The Prime Minister of Albania has said Britain should look to its own “failed policies on borders and on crime” for the root cause of the Channel boat migrants crisis, instead of “scapegoating” his countrymen in particular.
“It’s not about one person. It’s about the climate that has been created, and it’s about finding scapegoats and blaming others,” said Prime Minister Edi Rama in response to the BBC asking him for his thoughts on Home Secretary Suella Braverman’s use of the word “invasion” to describe the ongoing Channel influx.
“It’s not about Albanians or aliens or gangsters, but it’s about failed policies on borders and on crime,” he said, not entirely without justification, given the British government has in recent years accepted dubious asylum claims at far higher rates than comparable European Union government — in the case of Albanians, in particular, Britain has in recent years accepted 52 per cent of asylum claims, while France accepted only 8 per cent, and Germany and Sweden, despite their soft touch reputation, accepted zero.

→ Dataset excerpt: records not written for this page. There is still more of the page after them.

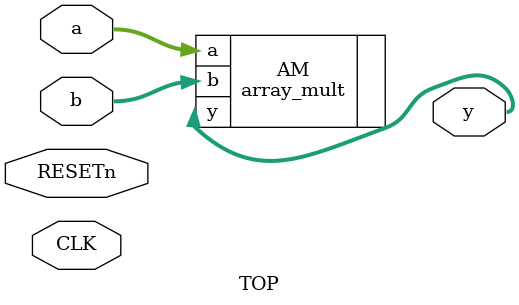
<source format=v>
module TOP (a, b, y, CLK, RESETn);

parameter bw = 4;

input   [bw-1:0]   a, b;   
input              CLK, RESETn;
output  [2*bw-1:0] y;

    //array_mult #(.bw(bw)) AM (.a(a), .b(b), .y(y));
    array_mult AM (.a(a), .b(b), .y(y));
    //pipe_array_mult PAM(.a(a), .b(b), .RESETn(RESETn), .CLK(CLK), .y(y));

endmodule

</source>
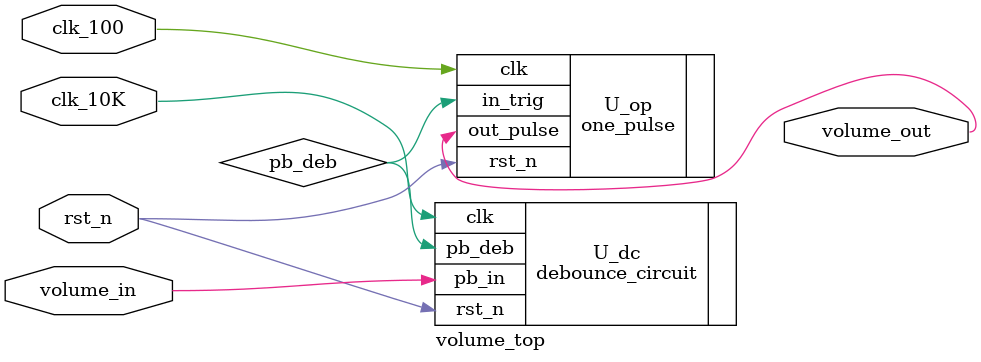
<source format=v>
`timescale 1ns / 1ps


module volume_top(
    clk_100,
    clk_10K,
    rst_n, //active low rst_n
    volume_in, //push button input
    volume_out
);
input clk_100;
input clk_10K;
input rst_n; //active low rst_n
input volume_in; //push button input
output volume_out;
// Declare internal nodes
wire pb_deb; // push button debounced out

// debounce circuit
debounce_circuit U_dc(
    .clk(clk_10K), // clock control
    .rst_n(rst_n), // rst_n
    .pb_in(volume_in), //push button input
    .pb_deb(pb_deb) // debounced push button out
);
   // 1 pulse generation circuit
one_pulse U_op(
   .clk(clk_100), // clock input
   .rst_n(rst_n), //active low rst_n
   .in_trig(pb_deb), // input trigger
   .out_pulse(volume_out) // output one pulse
);
endmodule

</source>
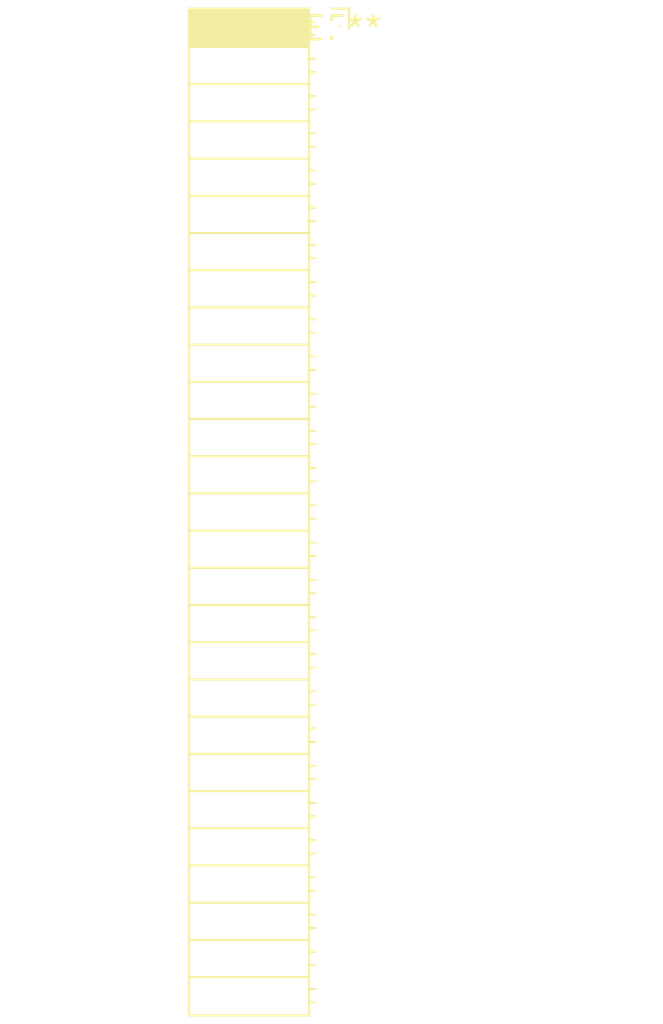
<source format=kicad_pcb>
(kicad_pcb (version 20240108) (generator pcbnew)

  (general
    (thickness 1.6)
  )

  (paper "A4")
  (layers
    (0 "F.Cu" signal)
    (31 "B.Cu" signal)
    (32 "B.Adhes" user "B.Adhesive")
    (33 "F.Adhes" user "F.Adhesive")
    (34 "B.Paste" user)
    (35 "F.Paste" user)
    (36 "B.SilkS" user "B.Silkscreen")
    (37 "F.SilkS" user "F.Silkscreen")
    (38 "B.Mask" user)
    (39 "F.Mask" user)
    (40 "Dwgs.User" user "User.Drawings")
    (41 "Cmts.User" user "User.Comments")
    (42 "Eco1.User" user "User.Eco1")
    (43 "Eco2.User" user "User.Eco2")
    (44 "Edge.Cuts" user)
    (45 "Margin" user)
    (46 "B.CrtYd" user "B.Courtyard")
    (47 "F.CrtYd" user "F.Courtyard")
    (48 "B.Fab" user)
    (49 "F.Fab" user)
    (50 "User.1" user)
    (51 "User.2" user)
    (52 "User.3" user)
    (53 "User.4" user)
    (54 "User.5" user)
    (55 "User.6" user)
    (56 "User.7" user)
    (57 "User.8" user)
    (58 "User.9" user)
  )

  (setup
    (pad_to_mask_clearance 0)
    (pcbplotparams
      (layerselection 0x00010fc_ffffffff)
      (plot_on_all_layers_selection 0x0000000_00000000)
      (disableapertmacros false)
      (usegerberextensions false)
      (usegerberattributes false)
      (usegerberadvancedattributes false)
      (creategerberjobfile false)
      (dashed_line_dash_ratio 12.000000)
      (dashed_line_gap_ratio 3.000000)
      (svgprecision 4)
      (plotframeref false)
      (viasonmask false)
      (mode 1)
      (useauxorigin false)
      (hpglpennumber 1)
      (hpglpenspeed 20)
      (hpglpendiameter 15.000000)
      (dxfpolygonmode false)
      (dxfimperialunits false)
      (dxfusepcbnewfont false)
      (psnegative false)
      (psa4output false)
      (plotreference false)
      (plotvalue false)
      (plotinvisibletext false)
      (sketchpadsonfab false)
      (subtractmaskfromsilk false)
      (outputformat 1)
      (mirror false)
      (drillshape 1)
      (scaleselection 1)
      (outputdirectory "")
    )
  )

  (net 0 "")

  (footprint "PinSocket_1x27_P2.00mm_Horizontal" (layer "F.Cu") (at 0 0))

)

</source>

Similarly, French president Emmanuel Macron has previously said that Britain should accept more “responsibility” for the Channel crisis due to its failure to “limit its economic attractiveness” to migrants, highlighting in particular the thriving black economy that migrants who cross the Channel are able to profit from.
Rama was noticeably tetchy in much of the rest of his BBC interview, intimating that the Britsh government’s rhetoric on Albanian illegal immigrants was not only lacking in substance but, in his view, discriminatory.
“This kind of language is not a policy, is not a programme, is not a vision. [It] is nothing but fuelling xenophobia and targeting, singling out a community,” he said of the “invasion” remarks.
“I admire everything that Britain represents. But I really am disgusted about this kind of politics that at the end is doomed to fail,” he added.
Britain’s so-called Clandestine Channel Threats Commander recently told Parliament that up to two percent of the “entire adult male population” of the Muslim-majority Balkan country have landed in the United Kingdom by boat, later clarifying that this figure referred to the segment of the Albanian population aged between 20 and 40.